* **TEXT PASSAGE**:
Small town life can be peaceful, even idyllic but for Maggie Armstrong or Caleb Becker, their quaint hometown of Paradise, Illinois has come to mean nothing of the sort. Their lives were forever changed the night Caleb, drunk, got behind the wheel of a car and hit his twin sisters' best friend, Maggie, and then fled the scene of the crime. For the past year, he's grimly paid for his mistake in juvenile prison but to Maggie, Caleb's debt to her is far from paid. In the past year, she's had surgery after surgery to reconstruct her leg, leaving her with some nasty scars and an awkward limp. Once popular and athletic, Maggie is now a freak, a loner and bitter. Hoping to return to his former life after being released from jail, Caleb returns to find his family a hollow shell and his once easy friendships, forced. Neither are ready to face the reality or the consequences of that awful night one year ago but it's not easy to hide in a small town like Paradise. The past, even one as painful as Caleb and Maggie's, has a way of catching up with you.
Wow. I am fast becoming enamored with everything Simone Elkeles. After interviewing here on the bloggy last month (and loving her personality), I became curious about her other novels and decided I needed to track them down immediately. And boy, am I ever glad I found Leaving Paradise. From page one, Ms. Elkeles had me captured with descriptions of Caleb's anxiety over leaving juvie and Maggie's desperation to get out of Paradise. Leaving Paradise was again told from alternating POV chapters between Maggie and Caleb, like her Perfect Chemistry novels, which might have sealed the deal for me. This is actually one feature that I am coming to desperately love about Ms. Elkeles' books. She shifts so flawlessly back and forth between her male and female characters that it makes the novel simply fly by. Both voices fairly explode off the page in honesty and vibrancy. I'm beginning to think this technique is becoming a favorite of mine because it can subtly underscore the differences between such disparate characters like Maggie and Caleb without ever making direct comparisons. I'm all about a little subtly going a long way.

* **EXERCISE 1**:
Based on the Leaving Paradise review, mark each statement yes or no, and quote the words that decide it: (a) Caleb spent the past year in juvenile prison. (b) The reviewer interviewed Simone Elkeles on the blog two months ago. (c) The town of Paradise is in Indiana.
* **EXERCISE 2**:
According to the Leaving Paradise review, what storytelling feature does Leaving Paradise share with the Perfect Chemistry novels?
* **EXERCISE 3**:
Write a continuation of the Leaving Paradise review, beginning after its final sentence.
The rows that follow come from a separate source.

* **THE DATA**:
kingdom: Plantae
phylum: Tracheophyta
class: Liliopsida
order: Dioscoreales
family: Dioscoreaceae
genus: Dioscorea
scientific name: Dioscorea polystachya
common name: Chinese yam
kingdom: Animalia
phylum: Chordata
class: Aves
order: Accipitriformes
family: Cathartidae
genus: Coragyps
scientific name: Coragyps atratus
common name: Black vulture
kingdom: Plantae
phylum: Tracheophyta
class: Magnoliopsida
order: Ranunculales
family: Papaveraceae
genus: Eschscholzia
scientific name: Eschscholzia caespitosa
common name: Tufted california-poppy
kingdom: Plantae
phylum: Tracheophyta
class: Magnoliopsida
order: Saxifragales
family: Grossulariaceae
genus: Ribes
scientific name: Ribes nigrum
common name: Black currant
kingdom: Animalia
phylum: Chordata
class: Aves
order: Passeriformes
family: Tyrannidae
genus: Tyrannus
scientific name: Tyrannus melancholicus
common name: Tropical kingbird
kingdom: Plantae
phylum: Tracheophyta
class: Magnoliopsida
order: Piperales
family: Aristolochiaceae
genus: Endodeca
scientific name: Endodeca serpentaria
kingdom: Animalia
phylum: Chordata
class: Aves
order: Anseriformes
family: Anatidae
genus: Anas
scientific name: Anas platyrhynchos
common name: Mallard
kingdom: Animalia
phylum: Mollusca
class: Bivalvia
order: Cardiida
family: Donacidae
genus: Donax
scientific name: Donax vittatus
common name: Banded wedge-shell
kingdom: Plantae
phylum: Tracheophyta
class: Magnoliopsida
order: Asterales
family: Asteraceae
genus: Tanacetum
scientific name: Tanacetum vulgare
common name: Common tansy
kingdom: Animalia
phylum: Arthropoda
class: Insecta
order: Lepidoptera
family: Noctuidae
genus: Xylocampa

* **EXERCISE RESULT 1**:
(a) Yes: "For the past year, he's grimly paid for his mistake in juvenile prison"
(b) No: "After interviewing here on the bloggy last month"
(c) No: "their quaint hometown of Paradise, Illinois"

* **EXERCISE RESULT 2**:
It is told in chapters that alternate between Maggie's and Caleb's points of view.

* **EXERCISE RESULT 3**:
Leaving Paradise is a distinct departure from Simone Elkeles' fun and flirty Perfect Chemistry world. That's not to say that their isn't a hint of very real danger in Perfect Chemistry (there is) but Leaving Paradise was more of a emotionally taxing read. Maggie and Caleb have been dealt a pretty raw deal, which has left them extremely frustrated with their circumstances and feeling powerless to change them. Understandably, the struggles Maggie and Caleb face are some truly scary hurdles. Forgiveness. Self-acceptance. Trust. All very delicate topics that were handled with such straightforward honesty in this gut-wrenching book. And yet there were moments of humor and joy - just don't expect the entire book to be one big happily ever after. Because truthfully, the ending absolutely tore me up. I'm not kidding when I say it's one that will wring your heart a million times over and then leave you hoping, hoping for a better future for Maggie and Caleb. Because if anyone deserves it, those two do.
series reading order:
~ Leaving Paradise
~ Return to Paradise (September 2010)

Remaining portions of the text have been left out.